I always thought that FOC itself is very suitable for packaging into a module, so I made a universal 3205 brushless motor driver board, which is the same shape as the motor itself, with a reserved I2C interface, and can be integrated into other projects as a slave device. The master device only needs to read the angle through I2C, send the desired torque, control mode and other high-level instructions, and the underlying FOC algorithm runs in STM32.
Chip:
STM32F070 Main control
MT6701 Magnetic encoder
TMC6300 Motor driver chip
SN74LVC3G04DCTR Three-way inverter, used to save PWM pins on the microcontroller, only 3 outputs are needed to drive 6-way motor driver chip
Some ideas during design:
The magnetic encoder is a separate small board, which is supported by a pin header in the middle, because the 3205 motor is hollow, and in some application scenarios, the wire must be passed through the middle, so it is supported to leave space for the wires
The magnetic encoder board can be pasted up and down, and can be flexibly adjusted according to the application scenario
Three groups of motor interfaces are left on the back, one group is the original 0.8mm terminal of the motor, one group is 1.25mm terminal, and another group is 2.54mm pad, this is to consider that if the original line is broken, the plug-in can be replaced or directly soldered on the pad
Two LEDs are connected to CH2 and CH3 of TIM1, and the brightness can be adjusted by PWM
The 4P pin header is the motor power supply (5-9V) and I2C interface, and there is an AMS1117 on the board. If the motor VCC is connected, there is no need to connect 3.3v separately. But you can also not solder AMS1117 and power the chip separately from the 2P pin header of aux3v3. There is also a 2P pin header that is all GND. These three sets of pins are arranged in a triangle, which is suitable for designing an expansion baseboard and can be firmly plugged into it.

Problem set ::
A. In the driver board description, which chip serves as the magnetic encoder?
B. Write out everything in the driver board description from "I always thought" down to "runs in STM32.", word for word.

Excerpted records ::

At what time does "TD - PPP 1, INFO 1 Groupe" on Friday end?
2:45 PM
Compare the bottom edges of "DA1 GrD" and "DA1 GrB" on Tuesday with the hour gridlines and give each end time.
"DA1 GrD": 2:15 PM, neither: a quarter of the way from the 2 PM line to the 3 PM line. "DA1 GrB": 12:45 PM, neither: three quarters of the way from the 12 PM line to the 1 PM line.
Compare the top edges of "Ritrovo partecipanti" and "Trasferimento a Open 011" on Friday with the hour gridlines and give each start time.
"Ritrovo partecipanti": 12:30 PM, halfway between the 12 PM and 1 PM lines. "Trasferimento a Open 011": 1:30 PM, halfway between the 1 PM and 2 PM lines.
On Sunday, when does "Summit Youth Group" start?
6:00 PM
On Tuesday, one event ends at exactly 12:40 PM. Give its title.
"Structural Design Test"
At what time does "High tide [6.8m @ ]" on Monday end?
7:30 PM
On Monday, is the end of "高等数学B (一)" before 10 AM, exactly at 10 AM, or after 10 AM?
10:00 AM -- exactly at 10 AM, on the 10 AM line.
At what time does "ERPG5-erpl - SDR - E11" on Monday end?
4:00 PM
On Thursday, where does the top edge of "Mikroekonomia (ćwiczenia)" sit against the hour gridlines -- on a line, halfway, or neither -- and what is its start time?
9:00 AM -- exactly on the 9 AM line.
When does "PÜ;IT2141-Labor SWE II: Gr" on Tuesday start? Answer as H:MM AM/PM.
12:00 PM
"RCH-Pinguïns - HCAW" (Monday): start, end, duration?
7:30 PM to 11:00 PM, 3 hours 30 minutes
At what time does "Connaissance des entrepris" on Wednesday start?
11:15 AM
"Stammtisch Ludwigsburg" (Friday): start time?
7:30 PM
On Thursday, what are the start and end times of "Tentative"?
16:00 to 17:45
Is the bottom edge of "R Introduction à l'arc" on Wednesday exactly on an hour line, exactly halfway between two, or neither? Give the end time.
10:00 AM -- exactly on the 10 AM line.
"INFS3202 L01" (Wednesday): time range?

Answer list ::
A. MT6701

B.
I always thought that FOC itself is very suitable for packaging into a module, so I made a universal 3205 brushless motor driver board, which is the same shape as the motor itself, with a reserved I2C interface, and can be integrated into other projects as a slave device. The master device only needs to read the angle through I2C, send the desired torque, control mode and other high-level instructions, and the underlying FOC algorithm runs in STM32.